Horas antes do prazo estabelecido por Trump expirar, bombardeios foram registrados no Oriente Médio. Israel afirmou ter realizado ataques no território iraniano. Os alvos incluíram pontes, ferrovias, aeroportos e edifícios em diferentes regiões do país. Uma ponte em Qom, uma das maiores cidades do Irã, foi atingida durante as operações israelenses. Uma petroquímica também foi alvo dos ataques realizados por Israel contra infraestrutura iraniana.

Ataques a usinas iranianas poderiam interromper o fornecimento de energia para milhões de pessoas. O governo iraniano indicou que poderia retaliar bombardeando usinas de energia de países vizinhos, incluindo refinarias de petróleo.
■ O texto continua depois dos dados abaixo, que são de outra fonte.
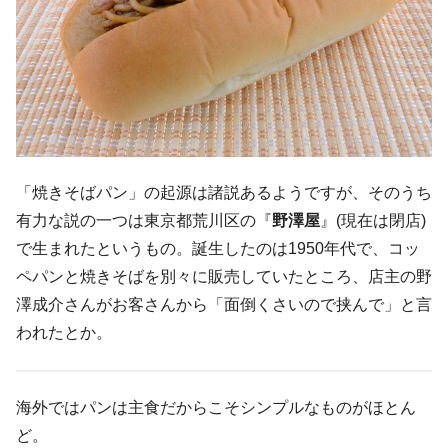
「焼きそばパン」の起源は諸説あるようですが、そのうち
有力な説の一つは東京都荒川区の『
野澤屋
』(現在は閉店)
で生まれたというもの。誕生したのは1950年代で、コッ
ペパンと焼きそばを別々に販売していたところ、店主の野
澤成介さんがお客さんから「面倒くさいので挟んで」と言
われたとか。
海外ではパンは主食だからこそシンプルなものがほとん
ど。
Teerã também afirmou que poderia atingir usinas de dessalinização em países do Golfo, colocando em risco o abastecimento de água para milhões de pessoas na região. O Irã reagiu aos ataques convocando a população a formar escudos humanos ao redor de usinas. O governo iraniano afirmou que a fase de boa vizinhança com países do Golfo chegou ao fim. Ataques foram lançados contra países como Emirados Árabes Unidos, Catar e Bahrein.

O ministro Araghchi reiterou que a segurança da navegação pelo Estreito de Ormuz será garantida durante a vigência da trégua. A coordenação com as Forças Armadas iranianas será necessária para assegurar a passagem das embarcações. O chanceler iraniano mencionou que limitações técnicas deverão ser consideradas no processo de reabertura da rota marítima.

Trump encerrou seu comunicado expressando otimismo quanto à resolução do conflito. “Em nome dos Estados Unidos da América, como presidente, e também representando os países do Oriente Médio, é uma honra ver esse problema de longa data próximo de uma solução. Obrigado pela atenção a este assunto! Presidente DONALD J. TRUMP”, declarou.